I frowned questioningly.
“No, nothing like that. I’m still an honest cop. But the shine’s definitely off the metal. Official status? Doesn’t mean squat. Respect of the community? Forget it. Salary and benefits? I can think of a hundred jobs where I’d do better. And I’m not a woman on the way up anymore.”
“Why not?”
“I’m pushing forty and still an inspector; that wasn’t in my game plan. And after Bart Wallace moved to Vice, I never got a new partner. Somebody’s on sick leave, they send in Joslyn to pinch-hit for a while. Somebody’s new on the squad, they’re temporarily teamed with me. But then the regular partner comes off leave or the new guy learns the ropes and gets assigned to somebody else, and I’m back to operating solo.”
“But what about your appointment to this task force? That was a coup.”

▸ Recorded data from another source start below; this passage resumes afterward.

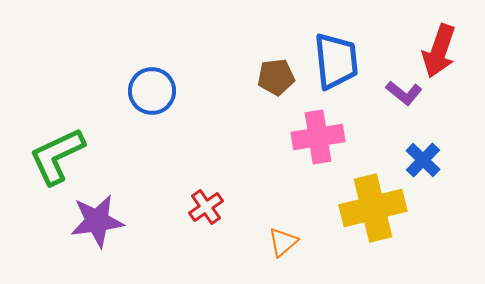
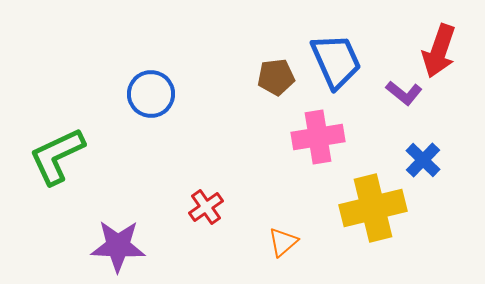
blue trapezoid: rotated 18 degrees counterclockwise
blue circle: moved 1 px left, 3 px down
purple star: moved 21 px right, 25 px down; rotated 10 degrees clockwise
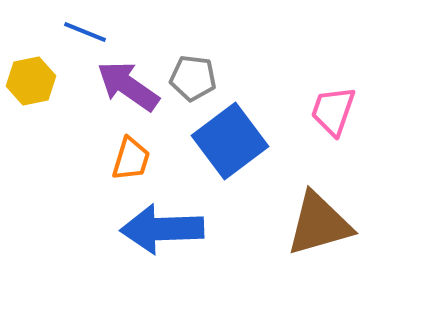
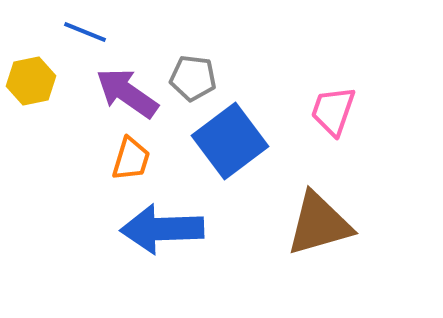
purple arrow: moved 1 px left, 7 px down
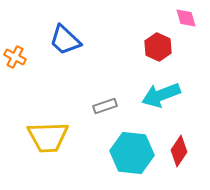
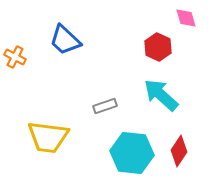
cyan arrow: rotated 63 degrees clockwise
yellow trapezoid: rotated 9 degrees clockwise
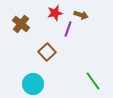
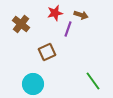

“Hah!” Her hand swept across the desk, stirring the message slips. “What I got here is paper-shuffling, and what I am is a goddamn clerk for a bunch of federal agents who think they’re too good to share their ideas with me. No, the Department stuck me on the task force because years ago they trotted me out as their poster girl, and now they don’t know what to do with me. You see, in their hurry to revamp their image, they forgot to look closely at my background check; if they had, they’d’ve thought twice about promoting a girl from Red Hill.” Red Hill was what Adah called Bernal Heights; according to her, it had once been a hotbed of communists.